New data shows carbon dioxide (CO2) levels in the atmosphere grew more in past 12 months than at any time in the past 56 years.
Measurements at the Mauna Loa Observatory in Hawaii went up by more than three parts per million (ppm) in 2015.
They argue that the data increases the pressure on global leaders to sign and ratify the Paris Climate Agreement.
Mauna Loa is the world’s oldest continuous atmospheric measurement station, with records dating back to the later 1950s.
Plants and trees tend to absorb more CO2 during the spring and lose it as autumn approaches and leaves die off.
For the past decade the average increase in carbon dioxide at the station has been 2ppm.
The global climate phenomenon, El Niño, is believed to have played a role in the rise.
BBC Radio reports scientists at the World Meteorological Organisation (WMO) said that the previous biggest increase was in 1998, also an El Niño year.
“The impact of El Niño on CO2 concentrations is a natural and relatively short-lived phenomenon,” said Professor Petteri Taalas from the WMO.
“But the main long-term driver is greenhouse gas emissions from human activities. We have the power and responsibility to cut these,” he added.
Prior to 1800, said the US National Oceanic And Atmospheric Administration (NOAA), atmospheric levels were 280ppm.

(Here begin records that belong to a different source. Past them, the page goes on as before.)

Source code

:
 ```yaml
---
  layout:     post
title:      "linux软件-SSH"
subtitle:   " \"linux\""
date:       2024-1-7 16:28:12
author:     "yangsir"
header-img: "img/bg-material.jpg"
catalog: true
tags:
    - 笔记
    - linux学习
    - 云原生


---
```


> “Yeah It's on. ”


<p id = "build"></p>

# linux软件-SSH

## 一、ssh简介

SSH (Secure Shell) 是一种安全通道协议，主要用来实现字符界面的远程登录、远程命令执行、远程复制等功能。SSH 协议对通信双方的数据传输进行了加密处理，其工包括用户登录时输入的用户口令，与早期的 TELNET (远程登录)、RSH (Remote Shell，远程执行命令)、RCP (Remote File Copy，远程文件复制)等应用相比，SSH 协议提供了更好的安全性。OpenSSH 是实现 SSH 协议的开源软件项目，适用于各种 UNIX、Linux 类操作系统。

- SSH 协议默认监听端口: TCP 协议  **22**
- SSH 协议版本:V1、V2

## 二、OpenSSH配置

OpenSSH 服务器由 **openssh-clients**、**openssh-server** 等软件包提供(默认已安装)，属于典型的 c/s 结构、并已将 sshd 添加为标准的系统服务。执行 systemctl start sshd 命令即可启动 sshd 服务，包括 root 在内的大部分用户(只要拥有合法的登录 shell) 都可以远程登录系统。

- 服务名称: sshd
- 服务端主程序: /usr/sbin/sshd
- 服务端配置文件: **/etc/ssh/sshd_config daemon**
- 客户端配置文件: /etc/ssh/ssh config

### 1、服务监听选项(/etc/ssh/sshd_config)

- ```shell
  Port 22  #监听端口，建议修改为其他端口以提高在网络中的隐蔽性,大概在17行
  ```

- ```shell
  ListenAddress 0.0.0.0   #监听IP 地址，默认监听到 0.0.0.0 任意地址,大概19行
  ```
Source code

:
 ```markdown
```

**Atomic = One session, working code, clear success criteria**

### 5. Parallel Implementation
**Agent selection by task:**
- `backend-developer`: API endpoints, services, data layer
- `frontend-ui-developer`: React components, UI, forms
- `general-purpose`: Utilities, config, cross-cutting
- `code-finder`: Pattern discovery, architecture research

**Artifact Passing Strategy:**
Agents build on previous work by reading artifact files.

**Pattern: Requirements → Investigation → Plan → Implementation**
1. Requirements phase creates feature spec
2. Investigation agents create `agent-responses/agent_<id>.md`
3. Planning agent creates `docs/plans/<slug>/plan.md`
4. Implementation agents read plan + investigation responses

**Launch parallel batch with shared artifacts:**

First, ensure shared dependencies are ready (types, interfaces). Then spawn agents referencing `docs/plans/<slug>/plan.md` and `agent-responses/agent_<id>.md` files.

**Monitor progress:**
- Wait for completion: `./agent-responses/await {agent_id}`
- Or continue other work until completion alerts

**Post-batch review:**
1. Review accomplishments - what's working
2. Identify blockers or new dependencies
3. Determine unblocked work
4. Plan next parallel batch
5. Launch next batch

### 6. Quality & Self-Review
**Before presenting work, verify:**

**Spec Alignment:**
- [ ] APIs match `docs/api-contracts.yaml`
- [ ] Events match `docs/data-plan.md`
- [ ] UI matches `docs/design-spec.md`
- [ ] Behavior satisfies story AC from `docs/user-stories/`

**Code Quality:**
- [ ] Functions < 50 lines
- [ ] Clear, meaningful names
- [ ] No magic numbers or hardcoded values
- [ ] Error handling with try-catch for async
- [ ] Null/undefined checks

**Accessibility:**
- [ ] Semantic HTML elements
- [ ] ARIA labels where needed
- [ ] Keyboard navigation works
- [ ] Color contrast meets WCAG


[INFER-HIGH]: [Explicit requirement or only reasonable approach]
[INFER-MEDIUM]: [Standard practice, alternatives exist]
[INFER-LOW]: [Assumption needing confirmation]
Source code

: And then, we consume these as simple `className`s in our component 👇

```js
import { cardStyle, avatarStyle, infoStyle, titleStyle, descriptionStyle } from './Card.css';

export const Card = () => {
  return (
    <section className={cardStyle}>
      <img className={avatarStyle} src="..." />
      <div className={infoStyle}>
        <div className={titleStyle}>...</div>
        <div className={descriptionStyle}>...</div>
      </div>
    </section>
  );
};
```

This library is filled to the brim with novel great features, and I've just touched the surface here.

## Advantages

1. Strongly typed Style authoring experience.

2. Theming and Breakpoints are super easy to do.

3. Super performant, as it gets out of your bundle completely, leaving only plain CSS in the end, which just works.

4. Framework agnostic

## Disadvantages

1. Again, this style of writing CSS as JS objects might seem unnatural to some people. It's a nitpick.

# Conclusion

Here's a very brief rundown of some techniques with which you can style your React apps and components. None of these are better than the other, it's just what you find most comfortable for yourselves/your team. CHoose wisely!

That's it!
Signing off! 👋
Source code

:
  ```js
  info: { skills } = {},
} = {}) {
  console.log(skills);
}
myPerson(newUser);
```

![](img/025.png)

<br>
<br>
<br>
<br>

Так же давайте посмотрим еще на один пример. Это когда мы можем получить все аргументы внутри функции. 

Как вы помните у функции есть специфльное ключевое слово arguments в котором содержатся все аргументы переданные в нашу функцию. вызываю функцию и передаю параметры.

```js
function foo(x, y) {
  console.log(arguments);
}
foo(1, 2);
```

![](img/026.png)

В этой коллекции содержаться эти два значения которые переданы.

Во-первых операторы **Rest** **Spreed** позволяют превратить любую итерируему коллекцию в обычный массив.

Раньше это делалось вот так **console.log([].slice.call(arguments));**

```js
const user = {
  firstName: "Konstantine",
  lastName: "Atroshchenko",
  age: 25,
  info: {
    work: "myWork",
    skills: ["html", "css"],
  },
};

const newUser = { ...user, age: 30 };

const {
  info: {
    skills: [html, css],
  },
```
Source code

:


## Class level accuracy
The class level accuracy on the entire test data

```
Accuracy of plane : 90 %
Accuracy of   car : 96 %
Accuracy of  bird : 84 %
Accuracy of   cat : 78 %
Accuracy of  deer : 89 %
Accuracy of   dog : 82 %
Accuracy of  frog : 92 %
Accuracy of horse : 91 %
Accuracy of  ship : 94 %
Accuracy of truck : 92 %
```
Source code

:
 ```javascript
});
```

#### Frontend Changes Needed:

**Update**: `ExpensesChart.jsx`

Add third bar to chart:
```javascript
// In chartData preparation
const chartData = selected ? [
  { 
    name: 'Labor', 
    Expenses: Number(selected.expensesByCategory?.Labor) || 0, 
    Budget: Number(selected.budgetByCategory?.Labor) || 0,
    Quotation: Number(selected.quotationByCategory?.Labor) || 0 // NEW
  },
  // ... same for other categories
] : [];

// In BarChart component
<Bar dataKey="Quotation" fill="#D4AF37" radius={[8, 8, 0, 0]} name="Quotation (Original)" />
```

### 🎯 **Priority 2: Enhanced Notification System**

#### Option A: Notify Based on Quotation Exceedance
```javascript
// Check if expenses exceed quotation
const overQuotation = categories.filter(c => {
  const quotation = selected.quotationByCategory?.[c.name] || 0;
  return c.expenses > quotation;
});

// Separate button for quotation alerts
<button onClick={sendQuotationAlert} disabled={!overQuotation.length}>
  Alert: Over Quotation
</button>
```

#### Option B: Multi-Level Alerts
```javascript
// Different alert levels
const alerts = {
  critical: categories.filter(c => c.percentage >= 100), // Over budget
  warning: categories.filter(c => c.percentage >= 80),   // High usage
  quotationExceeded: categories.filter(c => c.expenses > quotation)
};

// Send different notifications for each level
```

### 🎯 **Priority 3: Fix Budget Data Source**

“It’s explosive compared to natural processes.”
The scientists said the latest figures should encourage global leaders to make progress on the Paris Climate Agreement.
The UN is hoping that prime ministers and presidents will turn up in large numbers at a signing ceremony in New York in April, and that the treaty will become operational this year.
“This should serve as a wake-up call to governments about the need to sign the Paris Climate Agreement and to take urgent action to make the cuts in CO2 emissions necessary to keep global temperature rises to well below 2.0°C,” said the WMO’s Professor Taalas.
Scientists will be closely monitoring atmospheric levels this year to see if there is any decrease as El Niño fades over the next few months.